Estate Planning Vocabulary

By: Olivia R. Holcombe-Volke,

Estate planning documents frequently contain vocabulary that is specific to the field of estate planning, and not commonly used by the world at large. The following list, while not comprehensive of all of the confusing or unfamiliar terms within the estate planning context, are some of the words or concepts on which I have heard the most frequent questions:

HIPAA: Health Insurance Portability and Accountability Act of 1996. This law, in part, is the privacy law that prevents healthcare workers or facilities from (among other things) sharing information contained in any part of your medical record or payment history with anyone else (with a few exceptions). This term arises in estate planning in the context of an Advance Medical Directive, where you are given the option of waiving the HIPAA privacy protections as to any person you name as a potential Agent.

Power of Attorney vs. Attorney-in-Fact: A Power of Attorney is a document, where you, as the Principal, give power of attorney to your Attorney-in-Fact (also known as your Agent).

Dispositive: Most commonly used in the phrase “dispositive provisions,” this word is the adjective form of the verb “dispose” (and of the noun “disposition”). It means that the language after it is dealing with how you wish to dispose of whatever it is you are referring to – so, in the context of a Will or Trust, how you wish to dispose of your property.

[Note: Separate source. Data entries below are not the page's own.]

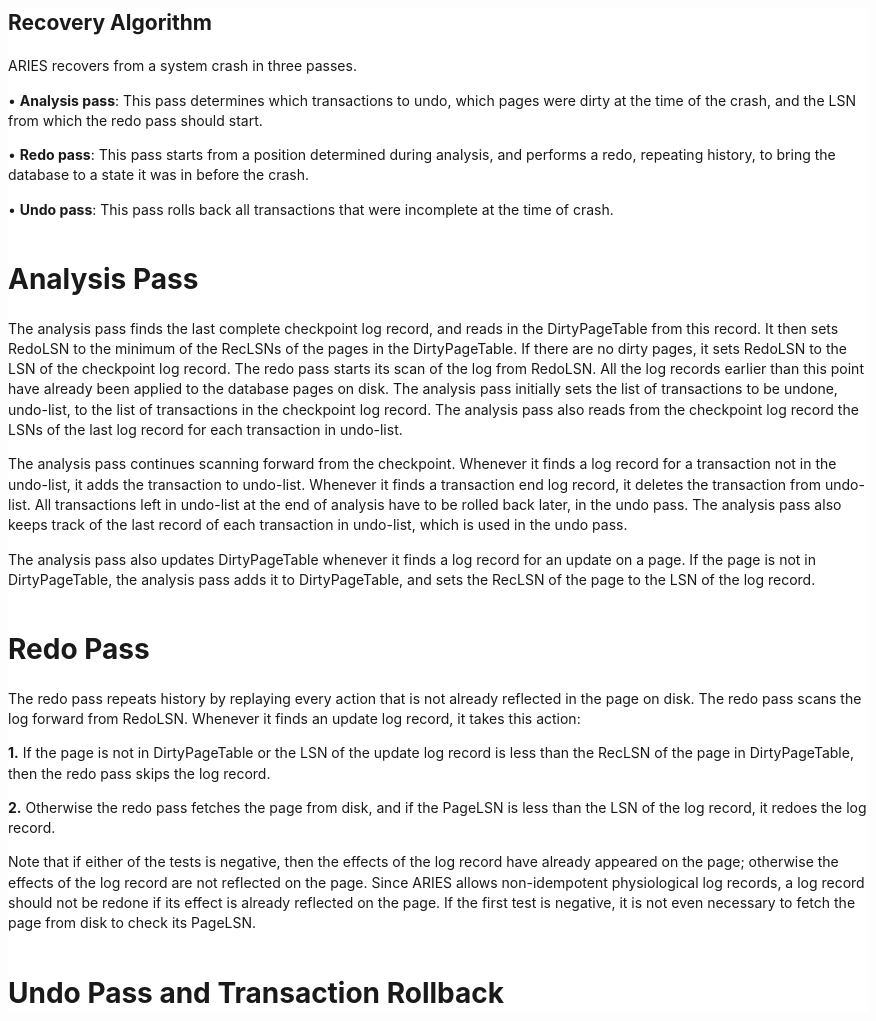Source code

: ## Recovery Algorithm

ARIES recovers from a system crash in three passes.

• **Analysis pass**: This pass determines which transactions to undo, which pages were dirty at the time of the crash, and the LSN from which the redo pass should start.

• **Redo pass**: This pass starts from a position determined during analysis, and performs a redo, repeating history, to bring the database to a state it was in before the crash.

• **Undo pass**: This pass rolls back all transactions that were incomplete at the time of crash.

# Analysis Pass

The analysis pass finds the last complete checkpoint log record, and reads in the DirtyPageTable from this record. It then sets RedoLSN to the minimum of the RecLSNs of the pages in the DirtyPageTable. If there are no dirty pages, it sets RedoLSN to the LSN of the checkpoint log record. The redo pass starts its scan of the log from RedoLSN. All the log records earlier than this point have already been applied to the database pages on disk. The analysis pass initially sets the list of transactions to be undone, undo-list, to the list of transactions in the checkpoint log record. The analysis pass also reads from the checkpoint log record the LSNs of the last log record for each transaction in undo-list.

The analysis pass continues scanning forward from the checkpoint. Whenever it finds a log record for a transaction not in the undo-list, it adds the transaction to undo-list. Whenever it finds a transaction end log record, it deletes the transaction from undo-list. All transactions left in undo-list at the end of analysis have to be rolled back later, in the undo pass. The analysis pass also keeps track of the last record of each transaction in undo-list, which is used in the undo pass.

The analysis pass also updates DirtyPageTable whenever it finds a log record for an update on a page. If the page is not in DirtyPageTable, the analysis pass adds it to DirtyPageTable, and sets the RecLSN of the page to the LSN of the log record.  


# Redo Pass

The redo pass repeats history by replaying every action that is not already reflected in the page on disk. The redo pass scans the log forward from RedoLSN. Whenever it finds an update log record, it takes this action:

**1\.** If the page is not in DirtyPageTable or the LSN of the update log record is less than the RecLSN of the page in DirtyPageTable, then the redo pass skips the log record.

**2\.** Otherwise the redo pass fetches the page from disk, and if the PageLSN is less than the LSN of the log record, it redoes the log record.

Note that if either of the tests is negative, then the effects of the log record have already appeared on the page; otherwise the effects of the log record are not reflected on the page. Since ARIES allows non-idempotent physiological log records, a log record should not be redone if its effect is already reflected on the page. If the first test is negative, it is not even necessary to fetch the page from disk to check its PageLSN.

# Undo Pass and Transaction Rollback
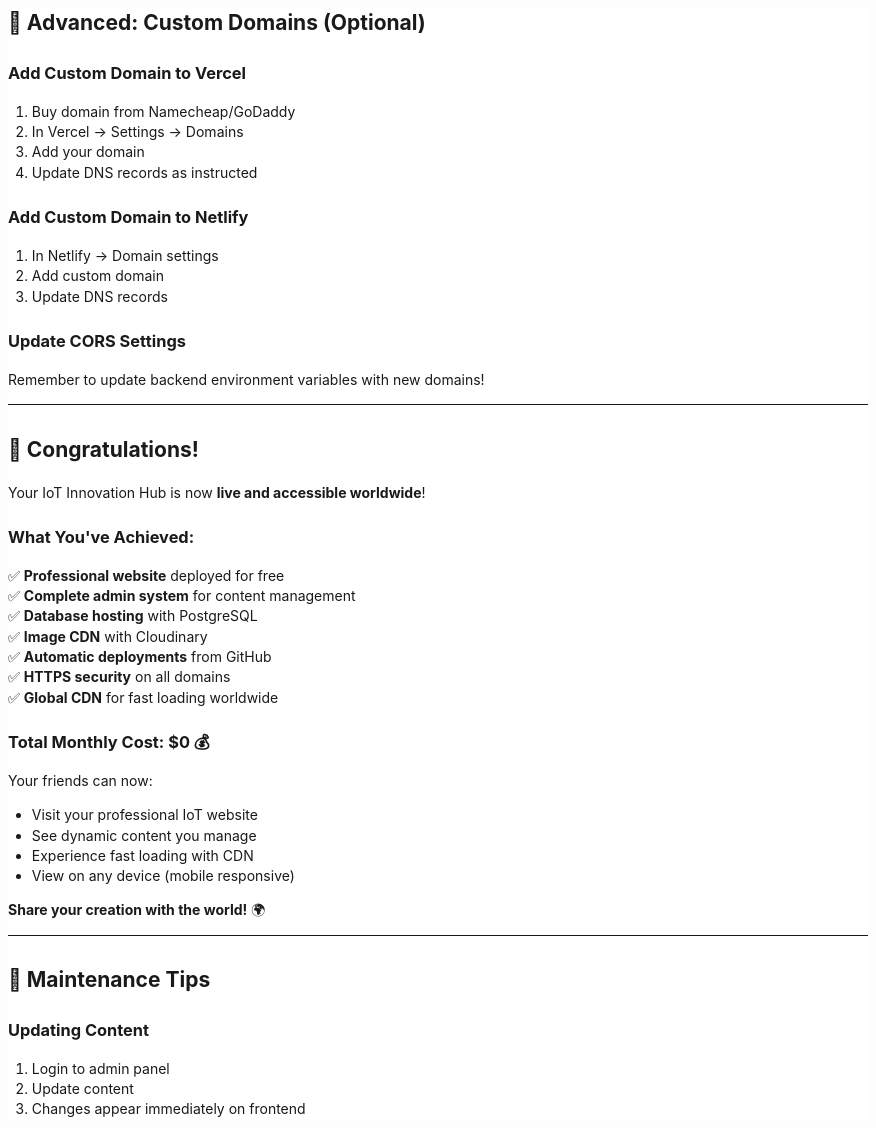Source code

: 
## 🚀 **Advanced: Custom Domains (Optional)**

### **Add Custom Domain to Vercel**
1. Buy domain from Namecheap/GoDaddy
2. In Vercel → Settings → Domains
3. Add your domain
4. Update DNS records as instructed

### **Add Custom Domain to Netlify**
1. In Netlify → Domain settings
2. Add custom domain
3. Update DNS records

### **Update CORS Settings**
Remember to update backend environment variables with new domains!

---

## 🎉 **Congratulations!**

Your IoT Innovation Hub is now **live and accessible worldwide**! 

### **What You've Achieved:**
✅ **Professional website** deployed for free  
✅ **Complete admin system** for content management  
✅ **Database hosting** with PostgreSQL  
✅ **Image CDN** with Cloudinary  
✅ **Automatic deployments** from GitHub  
✅ **HTTPS security** on all domains  
✅ **Global CDN** for fast loading worldwide  

### **Total Monthly Cost: $0** 💰

Your friends can now:
- Visit your professional IoT website
- See dynamic content you manage
- Experience fast loading with CDN
- View on any device (mobile responsive)

**Share your creation with the world!** 🌍

---

## 📝 **Maintenance Tips**

### **Updating Content**
1. Login to admin panel
2. Update content
3. Changes appear immediately on frontend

Ademption: If your Will or Trust says that at your death, you wish for your diamond tennis bracelet to go to your Aunt Sue, and, at your death, there is no diamond tennis bracelet in your ownership/estate, the gift to Aunt Sue “adeems,” and Aunt Sue can’t come after your estate with any sort of claim of wrongdoing.

Remote Contingent Distribution: Where does your estate go if all of the people you’ve named to receive it are gone at your death – if they have all predeceased you? This is a highly unlikely – a “remote” possibility – and one that will only occur IF all of your named beneficiaries are gone (it is “contingent” upon that) – but it is a remote contingent possibility that should be addressed in your Will or Trust, just in case.

Personal Representative: A Personal Representative is also known as an Executor. This is the title of the person (or corporate fiduciary) who will administer an estate under a Will.

Trustee: This is the title of the person (or corporate fiduciary) who will administer a Trust.

Interested vs. Independent trustee: An Interested Trustee is, in the simplest terms, a related or subordinate party to the beneficiary of the Trust, or to the grantor of the Trust. An Independent Trustee is not an Interested Trustee.

Well-written estate planning documents will often contain a section for definitions, given the reality of there being so many terms of art. Regardless, a good estate planning attorney should be your primary and best resource for understanding what it is that your estate planning documents actually say, so that you will know that your dispositive provisions are going to be properly administered by your Personal Representative or Trustee even in the event of a Remote Contingent Distribution.